Amphetamin-artige Wirkstoffe noch immer im Handel

Obwohl die Adipositas-Leitlinie lediglich Orlistat zur medikamentösen Gewichtsreduktion empfiehlt und die Anwendung von Amphetamin-artigen Substanzen gerade bei Adipositas sehr gefährlich ist, gibt es auch in Deutschland noch drei Vertreter dieser Wirkstoffgruppe legal im Handel – als verschreibungspflichtige Arzneimittel (Norpseudoephedrin, Phenylpropanolamin, Amfepramon). Aus wissenschaftlicher und medizinischer Sicht gibt es eigentlich keine Rechtfertigung dafür, weshalb diese Substanzen noch immer verschrieben werden dürfen.
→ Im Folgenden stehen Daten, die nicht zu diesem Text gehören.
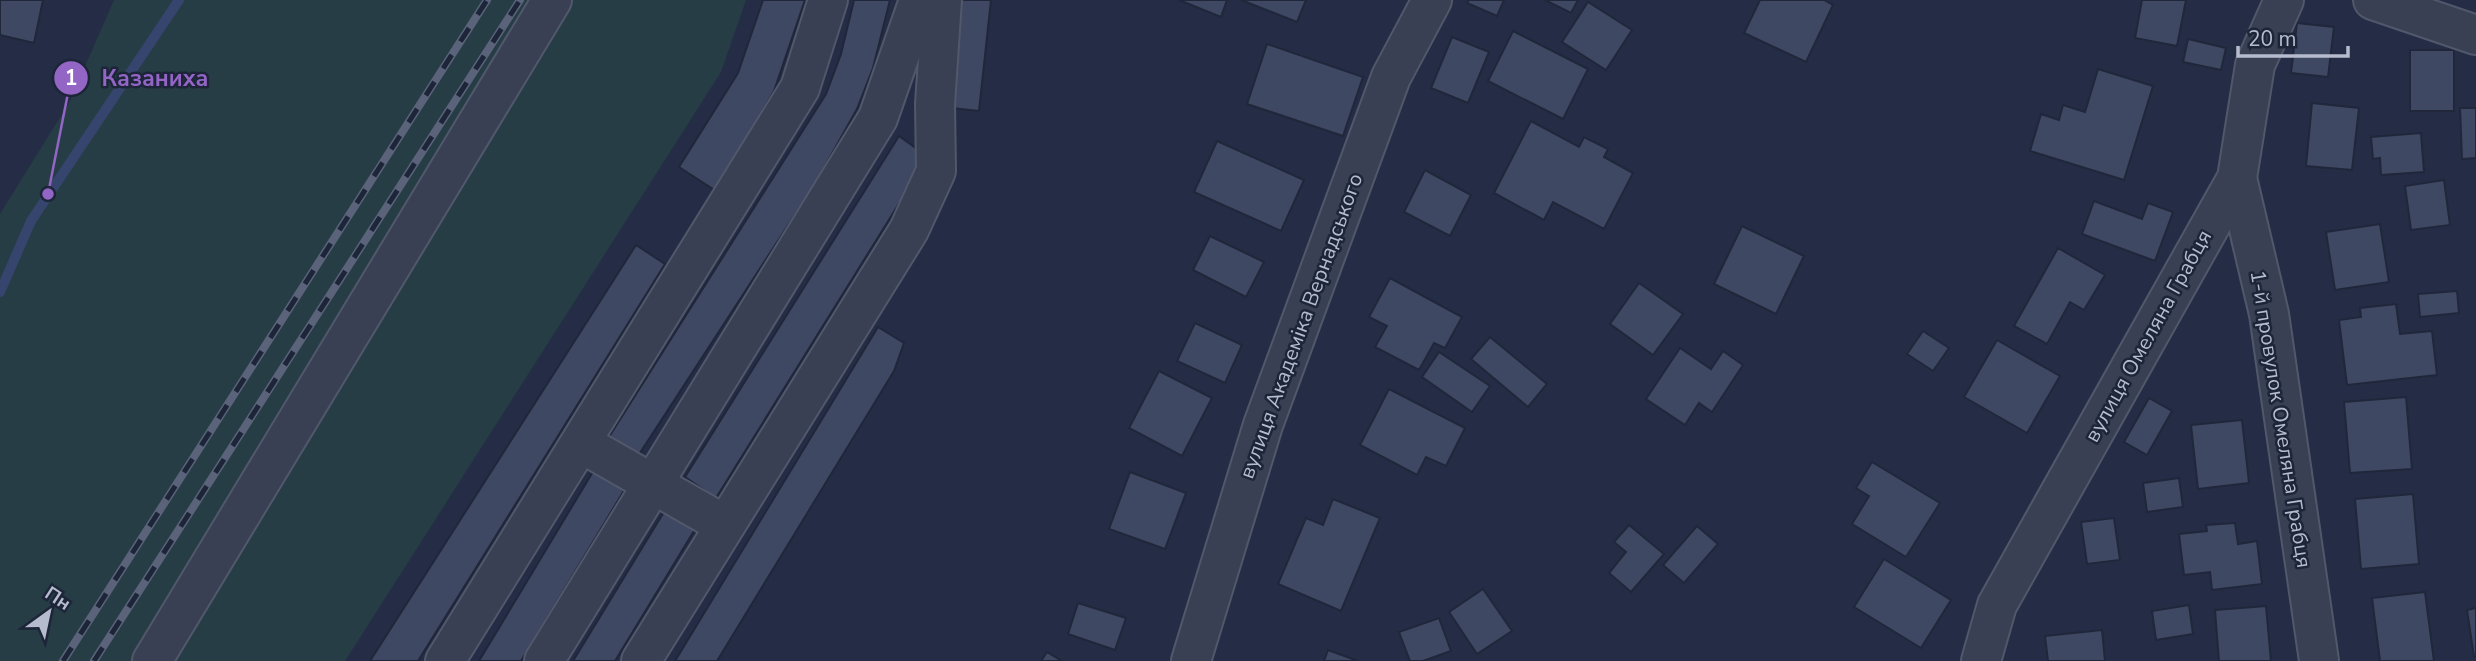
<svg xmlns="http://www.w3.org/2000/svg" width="2476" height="661" font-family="'Nunito Sans',sans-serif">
	<rect width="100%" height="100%" fill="#242d45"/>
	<path fill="#263d46" d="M 114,0 L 746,0 L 721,72 L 345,661 L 0,661 L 0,214 L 69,103 Z"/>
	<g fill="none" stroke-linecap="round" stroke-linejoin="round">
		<path stroke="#36456d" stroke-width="10" d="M 0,292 L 31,221 L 179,0"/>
	</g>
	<g fill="#3e4862" stroke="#20273b" stroke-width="2">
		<path d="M 0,0 L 43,0 L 34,43 L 0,35 Z"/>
		<path d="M 763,0 L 805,0 L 774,91 L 716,191 L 679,167 L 738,73 Z"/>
		<path d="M 854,0 L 890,0 L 873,68 L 857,109 L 815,184 L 636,459 L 607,440 L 826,94 L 841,54 Z"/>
		<path d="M 954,0 L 991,0 L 979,111 L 943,107 Z"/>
		<path d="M 1179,0 L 1227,0 L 1221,17 Z"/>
		<path d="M 1241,0 L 1306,0 L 1297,22 Z"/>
		<path d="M 1469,0 L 1504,0 L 1497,16 L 1467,3 Z"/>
		<path d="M 1545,0 L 1578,0 L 1571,13 Z"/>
		<path d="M 1760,0 L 1824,0 L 1833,5 L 1806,62 L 1744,33 Z"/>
		<path d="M 2142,0 L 2186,0 L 2177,46 L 2135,38 Z"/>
		<path d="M 1588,2 L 1632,30 L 1606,70 L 1562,42 Z"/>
		<path d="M 2297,23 L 2334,27 L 2328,77 L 2291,73 Z"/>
		<path d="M 1513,31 L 1588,69 L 1563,119 L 1488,81 Z"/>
		<path d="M 1452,37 L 1489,52 L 1468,103 L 1431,88 Z"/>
		<path d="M 2188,39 L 2226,48 L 2221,70 L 2183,62 Z"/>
		<path d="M 1267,44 L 1363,77 L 1343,136 L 1247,104 Z"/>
		<rect x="2410" y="50" width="44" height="61"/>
		<path d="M 2098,69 L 2153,86 L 2124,180 L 2030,151 L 2041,114 L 2059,120 L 2063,105 L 2085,112 Z"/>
		<path d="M 2312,103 L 2359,108 L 2352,170 L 2306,166 Z"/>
		<path d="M 2460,108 L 2476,108 L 2476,158 L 2462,159 Z"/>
		<path d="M 1531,121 L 1579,147 L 1584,137 L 1608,149 L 1604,157 L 1633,173 L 1604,229 L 1553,202 L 1544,220 L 1494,193 Z"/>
		<path d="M 2421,133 L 2424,172 L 2381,175 L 2380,158 L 2373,159 L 2371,137 Z"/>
		<path d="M 899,136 L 928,157 L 716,498 L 685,477 Z"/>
		<path d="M 1217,141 L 1304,180 L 1281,231 L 1194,192 Z"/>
		<path d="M 1425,170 L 1471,195 L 1450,236 L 1404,212 Z"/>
		<path d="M 2444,180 L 2450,225 L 2411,230 L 2405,186 Z"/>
		<path d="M 2094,201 L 2142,219 L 2148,203 L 2173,212 L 2155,261 L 2082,234 Z"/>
		<path d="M 2380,224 L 2389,282 L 2335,290 L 2326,232 Z"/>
		<path d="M 1742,226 L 1804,256 L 1776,314 L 1714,284 Z"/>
		<path d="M 1210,236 L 1264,262 L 1246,297 L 1193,270 Z"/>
		<path d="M 636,245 L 665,264 L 418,661 L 370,661 Z"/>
		<path d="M 2058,248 L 2105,275 L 2084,310 L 2070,302 L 2047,344 L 2014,326 Z"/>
		<path d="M 1390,278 L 1462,317 L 1445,348 L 1434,343 L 1419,370 L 1375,347 L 1387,326 L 1369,317 Z"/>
		<path d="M 1639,283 L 1683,314 L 1653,355 L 1610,324 Z"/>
		<path d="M 2457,291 L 2459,313 L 2420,317 L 2418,294 Z"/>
		<path d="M 2396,304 L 2400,334 L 2432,331 L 2437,375 L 2347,385 L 2339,320 L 2361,317 L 2360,308 Z"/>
		<path d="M 1195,323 L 1242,345 L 1225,383 L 1177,361 Z"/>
		<path d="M 878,327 L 904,343 L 894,371 L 717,661 L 675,661 Z"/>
		<path d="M 1923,331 L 1949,348 L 1933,371 L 1907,354 Z"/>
		<path d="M 1490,337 L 1547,384 L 1528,407 L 1471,359 Z"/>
		<path d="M 1997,340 L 2060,376 L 2027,433 L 1964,397 Z"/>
		<path d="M 1680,348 L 1711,369 L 1723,351 L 1743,365 L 1712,412 L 1699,403 L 1685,425 L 1646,399 Z"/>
		<path d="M 1439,352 L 1490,386 L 1472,412 L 1422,377 Z"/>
		<path d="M 1159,371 L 1212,398 L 1182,456 L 1129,428 Z"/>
		<path d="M 1389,389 L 1465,428 L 1446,466 L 1426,457 L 1417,475 L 1360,445 Z"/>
		<path d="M 2406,397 L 2412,469 L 2350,473 L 2344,402 Z"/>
		<path d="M 2149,398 L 2172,411 L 2147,455 L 2124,442 Z"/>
		<path d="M 2242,420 L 2249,483 L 2198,489 L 2191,425 Z"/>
		<path d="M 1872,462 L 1940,503 L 1906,557 L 1852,524 L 1869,496 L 1856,488 Z"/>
		<path d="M 597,465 L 628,484 L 521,661 L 479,661 Z"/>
		<path d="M 1130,472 L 1186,493 L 1165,549 L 1109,529 Z"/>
		<path d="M 2179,478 L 2183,507 L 2147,512 L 2143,483 Z"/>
		<path d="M 2413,494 L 2419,564 L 2361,569 L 2355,499 Z"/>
		<path d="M 1333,499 L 1380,518 L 1341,611 L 1278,584 L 1306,518 L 1323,525 Z"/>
		<path d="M 667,507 L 697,526 L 615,661 L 573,661 Z"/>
		<path d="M 2114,518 L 2120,560 L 2087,564 L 2081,522 Z"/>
		<path d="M 2235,523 L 2238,544 L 2257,541 L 2262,584 L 2212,590 L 2210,572 L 2184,575 L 2179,534 L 2207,531 L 2206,525 Z"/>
		<path d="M 1629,525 L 1664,554 L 1631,592 L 1609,573 L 1626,552 L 1614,542 Z"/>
		<path d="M 1697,526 L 1718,544 L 1684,583 L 1663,565 Z"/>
		<path d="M 1884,559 L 1951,600 L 1921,648 L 1854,607 Z"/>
		<path d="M 1483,589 L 1512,631 L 1477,654 L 1449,612 Z"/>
		<path d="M 2425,592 L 2434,661 L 2380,661 L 2372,598 Z"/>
		<path d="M 1078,603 L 1126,618 L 1115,650 L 1068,634 Z"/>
		<path d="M 2189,605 L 2193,634 L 2156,640 L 2152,611 Z"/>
		<path d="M 2266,606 L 2271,661 L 2219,661 L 2215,610 Z"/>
		<path d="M 2476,608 L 2476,657 L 2474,657 L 2467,610 Z"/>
		<path d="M 1439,618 L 1451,651 L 1423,661 L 1410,661 L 1399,632 Z"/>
		<path d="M 2102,630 L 2105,661 L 2048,661 L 2045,636 Z"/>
		<path d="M 1328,650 L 1358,661 L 1324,661 Z"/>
		<path d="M 1047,652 L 1062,661 L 1041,661 Z"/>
	</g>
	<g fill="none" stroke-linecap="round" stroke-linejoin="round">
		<defs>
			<g id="minor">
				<path d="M 2373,0 L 2476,35"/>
				<path d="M 2237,178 L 2269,314 L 2319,661"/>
				<path d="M 581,443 L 725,525"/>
				<path d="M 152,661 L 552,0"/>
				<path d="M 445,661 L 800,88 L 828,0"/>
				<path d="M 544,661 L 878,118 L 919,0"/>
				<path d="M 641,661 L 909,230 L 936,171 L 935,104 L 942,0"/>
				<path d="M 1191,661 L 1263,425 L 1391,77 L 1432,0"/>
				<path d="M 1981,661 L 1997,605 L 2237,178 L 2255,65 L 2284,0"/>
			</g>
		</defs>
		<use href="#minor" stroke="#51586b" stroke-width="42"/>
		<use href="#minor" stroke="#394054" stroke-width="38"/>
		<defs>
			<g id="rail">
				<path d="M 63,661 L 487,0"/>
				<path d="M 94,661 L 520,0"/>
			</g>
		</defs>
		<use href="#rail" stroke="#5b637b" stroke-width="8"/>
		<use href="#rail" stroke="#1d2539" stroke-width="5" stroke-dasharray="16" stroke-linecap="butt"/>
	</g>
	<g text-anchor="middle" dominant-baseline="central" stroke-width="5" stroke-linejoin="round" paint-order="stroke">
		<g font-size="21" fill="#b6bcce" stroke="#1d2539">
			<text transform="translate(1301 326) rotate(-70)">вулиця Академіка Вернадського</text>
			<text transform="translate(2148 336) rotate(-61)">вулиця Омеляна Грабця</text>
			<text transform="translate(2281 419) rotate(81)">1-й провулок Омеляна Грабця</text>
		</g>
	</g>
	<path fill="none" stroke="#9366c5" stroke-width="2.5" d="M48 194L71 78"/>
	<g fill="#9366c5" stroke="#1d2539" stroke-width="2.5">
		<circle cx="48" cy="194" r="7"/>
		<circle cx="71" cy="78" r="18"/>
	</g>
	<g font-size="21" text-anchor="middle" font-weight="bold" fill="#fff">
		<text x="71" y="85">1</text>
	</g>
	<g font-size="23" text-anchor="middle" font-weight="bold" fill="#9366c5" stroke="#1d2539" stroke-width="5" stroke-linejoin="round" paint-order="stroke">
		<text x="155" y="86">Казаниха</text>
	</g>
	<g transform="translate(49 612) rotate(33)" stroke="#1d2539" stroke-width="5" paint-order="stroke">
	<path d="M0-5L12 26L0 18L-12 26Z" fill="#b6bcce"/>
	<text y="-10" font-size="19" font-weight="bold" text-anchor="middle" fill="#b6bcce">Пн</text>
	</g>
	<path d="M2238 46v10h110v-10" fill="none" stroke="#b6bcce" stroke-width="3.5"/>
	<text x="2248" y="46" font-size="21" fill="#b6bcce" stroke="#1d2539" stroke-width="5" paint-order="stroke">20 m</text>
</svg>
Ein Ruhen der Zulassung wäre hier wie beim Sibutramin überfällig.

Doch es geht sogar noch schlimmer: Erst Anfang 2018 wurde in Deutschland ein neues Präparat zur medikamentösen Gewichtsreduktion auf den Markt gebracht: Mysimba®. Was es damit auf sich hat, steht hier.

Fazit: „Diätpillen“ sind unwirksam oder gefährlich

Für die medikamentöse Gewichtsreduktion ist allein Orlistat empfehlenswert. Zu Beginn der Gewichtsreduktion können auch Formula-Produkte oder Quellstoffe (Alginate) helfen. Alle übrigen Arzneimittel sind riskant und sollten nicht verwendet werden.

Vermeintlich unbedenkliche, pflanzliche „Diätpillen“ sind keine gute Alternative. Wenn sie tatsächlich rein pflanzlich sind, dann sind sie unwirksam. Sie reduzieren kein Gewicht, sondern allein das Geld der Anwender. Wirken diese „Diätpillen“ aber tatsächlich, dann nur deshalb, weil sie mit illegalen und gesundheitsgefährlichen Substanzen gepanscht sind, ohne dass der Anwender das weiß. In diesem Fall bestehen mit Herzinfarkt und Schlaganfall erhebliche Gesundheitsrisiken.